A los policías. Al asesino. Los había impresionado a todos, excepto al detective Pedro Alfonso. El policía le dio una patada a una piedra que aterrizó justo al lado de las cintas amarillas con las que la policía había rodeado la zona en la que habían encontrado el cadáver.


Todavía eran visibles las manchas de sangre, aunque probablemente desaparecerían con la lluvia. Pero en la mente de Paula las imágenes continuaban siendo tan nítidas como si Sally continuara tendida sobre la hierba. Se estremeció y retrocedió.


Pedro la agarró del brazo.


—Intenta mantenerte firme. Nos iremos de aquí dentro de un momento.


—¿Es posible llegar a insensibilizarse ante un asesinato?


—No. Y en el momento en el que me ocurriera, dejaría este trabajo.


Aquella admisión lo hizo parecer mucho más humano. Quizá incluso hubiera un corazón en el interior de aquel musculoso pecho.


—¿Te has ocupado alguna vez de algún caso en el que el asesino se haya puesto en contacto con una persona a la que ha visto en el escenario del crimen?

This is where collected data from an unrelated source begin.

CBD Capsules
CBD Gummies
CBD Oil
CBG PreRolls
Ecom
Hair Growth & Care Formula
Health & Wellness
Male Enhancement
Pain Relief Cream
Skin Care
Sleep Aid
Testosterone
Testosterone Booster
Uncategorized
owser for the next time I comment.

—No, pero recuerdo haber leído algo parecido sobre un caso que se dio en la costa oeste hace un par de años. El asesino llamaba siempre a una mujer antes de cometer el asesinato.


—¿Y qué ocurrió?


—No me acuerdo.


Paula no se lo tragó.


—Terminó matando a la mujer a la que llamaba, ¿verdad?

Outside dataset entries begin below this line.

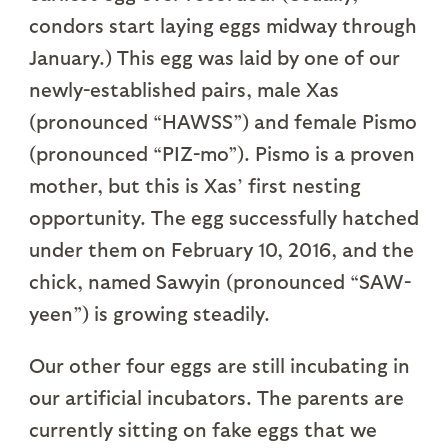
condors start laying eggs midway through
January.) This egg was laid by one of our
newly-established pairs, male Xas
(pronounced “HAWSS”) and female Pismo
(pronounced “PIZ-mo”). Pismo is a proven
mother, but this is Xas’ first nesting
opportunity. The egg successfully hatched
under them on February 10, 2016, and the
chick, named Sawyin (pronounced “SAW-
yeen”) is growing steadily.
Our other four eggs are still incubating in
our artificial incubators. The parents are
currently sitting on fake eggs that we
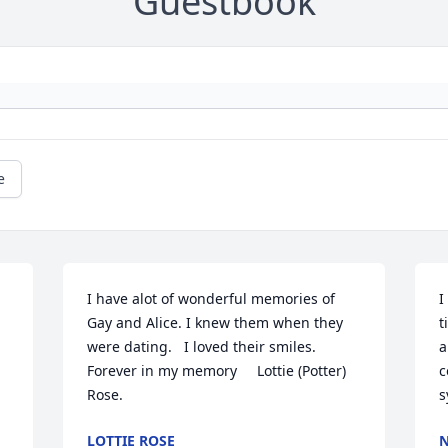
Guestbook
e
I have alot of wonderful memories of 
I
Gay and Alice. I knew them when they 
t
were dating.   I loved their smiles.   
a
Forever in my memory     Lottie (Potter) 
c
Rose.
s
LOTTIE ROSE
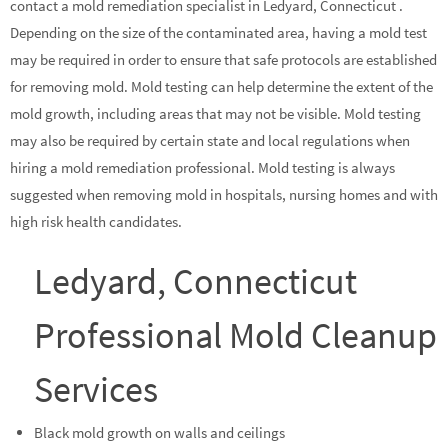
contact a mold remediation specialist in Ledyard, Connecticut .
Depending on the size of the contaminated area, having a mold test
may be required in order to ensure that safe protocols are established
for removing mold. Mold testing can help determine the extent of the
mold growth, including areas that may not be visible. Mold testing
may also be required by certain state and local regulations when
hiring a mold remediation professional. Mold testing is always
suggested when removing mold in hospitals, nursing homes and with
high risk health candidates.
Ledyard, Connecticut
Professional Mold Cleanup
Services
Black mold growth on walls and ceilings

Por primera vez desde que habían llegado al parque, Pedro se volvió hacia ella, dedicándole toda su atención.


—No va a pasarte nada, Paula. A menos que permitas que ese hombre te envuelva en sus repugnantes juegos.


Cayó la primera gota que fue seguida rápidamente de otras muchas más. Pedro la agarró del brazo y la condujo hacia el coche. 


Pero la furia de la tormenta no esperó. La lluvia golpeaba el rostro de Paula, empapando de tal manera sus lentes de contacto que apenas podía ver. Para cuando llegaron al coche, estaba chorreando.


Pedro puso el motor en marcha, pero esperó un minuto antes de sacar el coche del aparcamiento. Paula tenía la sensación de que quería decirle algo, pero fuera lo que fuera, cambió de opinión. «No dejes que te involucre en sus juegos».


Buen consejo, si no fuera porque el asesino la había involucrado en su juego desde el momento en el que le había dejado aquella nota. 


Con aquel único gesto, le había robado cualquier posibilidad de ser objetiva, la cualidad principal que se le suponía a un periodista. Sin embargo, estaba decidida a no perder el control y a mantener informados a los ciudadanos de Prentice.


Y rezaría para que el asesino no volviera a ponerse en contacto con ella.